So much of this book is contrived garbage: Joker’s far too easy and glossed-over prison break, the number of villains who decide to join him for no reason, not to mention the effectiveness of so many Z-list supervillains and the ineffectiveness of first-tier superheroes. Superman, Martian Manhunter and Flash could’ve easily solved the various global problems Joker caused between them but then there wouldn’t be a book so they’re conveniently and hopelessly flailing the entire time instead. 

And speaking of characters acting out of character, why exactly is Harley running away from her beloved puddin’ who wants to knock her up now that he’s checking out? Usually she’s hounding him like cray but suddenly she doesn’t want anything to do with him - why... ? 

I guess this was a crossover storyline probably involving Nightwing’s title which is why there’s so much Dick Grayson here, but still Batman barely figures overall. You’d think Joker would want to take Batman with him over anyone else, right? Hmm, it feels like the writers don’t know jack about the Joker. 

Once the premise for all of this is revealed as irritatingly throwaway and brainless, a new motivation for Joker gets awkwardly shoehorned in at the end to give the semblance of some kind of arc. Suddenly the story becomes all about Joker wanting to kill Dick Grayson and Tim Drake like he did Jason Todd… because… he likes killing Robins…? So, so stupid. 

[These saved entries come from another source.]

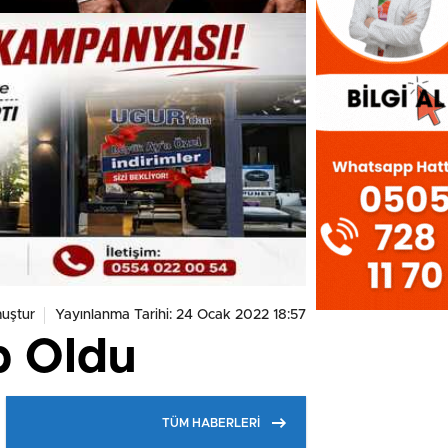
uştur
Yayınlanma Tarihi: 24 Ocak 2022 18:57
p Oldu
TÜM HABERLERİ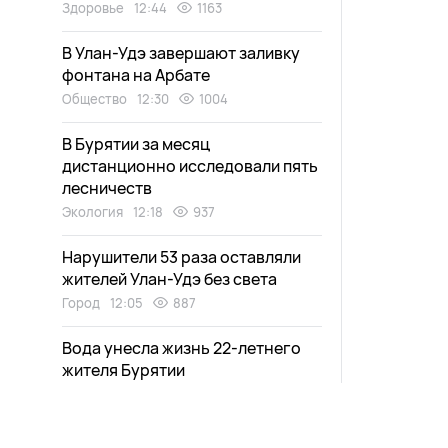
Здоровье
12:44
1163
В Улан-Удэ завершают заливку
фонтана на Арбате
Общество
12:30
1004
В Бурятии за месяц
дистанционно исследовали пять
лесничеств
Экология
12:18
937
Нарушители 53 раза оставляли
жителей Улан-Удэ без света
Город
12:05
887
Вода унесла жизнь 22-летнего
жителя Бурятии
Происшествия
11:50
1149
Мошенники похитили деньги у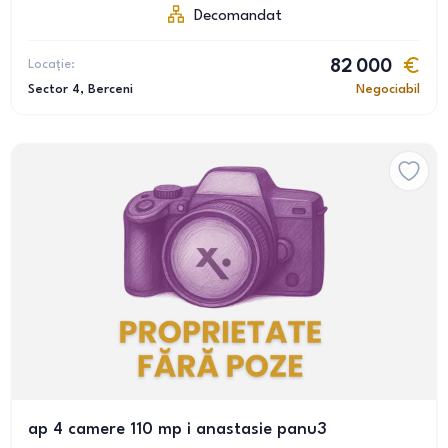
Decomandat
Locație:
82 000
Sector 4
, Berceni
Negociabil
ap 4 camere 110 mp i anastasie panu3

The artwork is horrible throughout, even the Marcos Martin issue which is disappointing because he usually draws amazing pages. Chuck Dixon and Scott Beatty are hacks who wrote a pointless, horrendously overlong and totally boring book, completely doing a disservice to DC’s best villain (and arguably the best comics villain ever). I’d say it was a laughable effort but it’s just mirthlessly bad - stay well away!